_Questions sur l'extrait_
• 1. Relevez tous les nombres écrits en chiffres dans le paragraphe de l'extrait fourni qui commence par « En dix ans ».
• 2. Recopiez le passage de l'extrait fourni allant de « En dix ans, et » à « liés au numérique). », en changeant « salariés » en « employés ».
• 3. Répondez à ces questions sur l'extrait fourni.
(a) Par quelle éthique le mouvement militant « libriste » est-il inspiré ?
(b) Combien de salariés à temps plein La Quadrature emploie-t-elle désormais ?
(c) De quel statut l'association est-elle partie avant de devenir une association « loi 1901 » ?

_Extrait fourni_
------------------------
Dans le paysage militant, LQDN occupe donc une position charnière, à l'interface d'un mouvement militant « libriste », inspiré par l’éthique émancipatrice des hackers et autres pionniers de l'Internet libre, et des associations de défense des droits, qu'elles soient françaises ou non. Sa spécificité est donc d'être une association française œuvrant à la construction et à la défense politique et juridique de l'Internet libre, et plus généralement des droits fondamentaux à l'ère numérique.

À partir de là, quelques précisions importantes s'imposent sur la manière dont elle travaille. Elle agit d'abord de trois manières :

Mais encore ? Une fois qu'on a fait la liste de ces grands modes d'action, quelques principes permettent également de définir notre « style » :

2. Gouvernance de l'association

En dix ans, et surtout ces quatres dernières années, La Quadrature s'est transformée. Elle est passée du statut d'association de fait sans réelle source de financement à celui d'une association « loi 1901 » employant désormais six salariés à temps plein, avec un budget annuel tournant autour de 350 000 à 400 000 euros. En outre, elle est devenue un acteur reconnu du débat sur les libertés à l'ère numérique, et concentre à ce titre un grand nombre de sollicitations extérieures (pour des intervention publique par exemple), suscite des attentes diverses au sein de la société (notamment pour prendre position sur un grand nombre d'enjeux liés au numérique).
------------------------
_Données enregistrées_
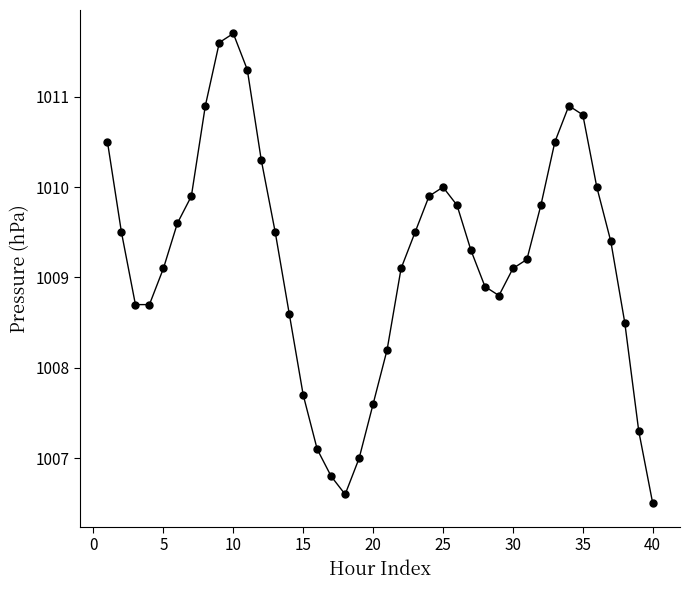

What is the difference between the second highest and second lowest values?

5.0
------------------------
_Réponses aux consignes_
• 1. 1901 ; 350 000 ; 400 000

• 2.
En dix ans, et surtout ces quatres dernières années, La Quadrature s'est transformée. Elle est passée du statut d'association de fait sans réelle source de financement à celui d'une association « loi 1901 » employant désormais six employés à temps plein, avec un budget annuel tournant autour de 350 000 à 400 000 euros. En outre, elle est devenue un acteur reconnu du débat sur les libertés à l'ère numérique, et concentre à ce titre un grand nombre de sollicitations extérieures (pour des intervention publique par exemple), suscite des attentes diverses au sein de la société (notamment pour prendre position sur un grand nombre d'enjeux liés au numérique).

• 3.
(a) Par l'éthique émancipatrice des hackers et autres pionniers de l'Internet libre.
(b) Six.
(c) Du statut d'association de fait sans réelle source de financement.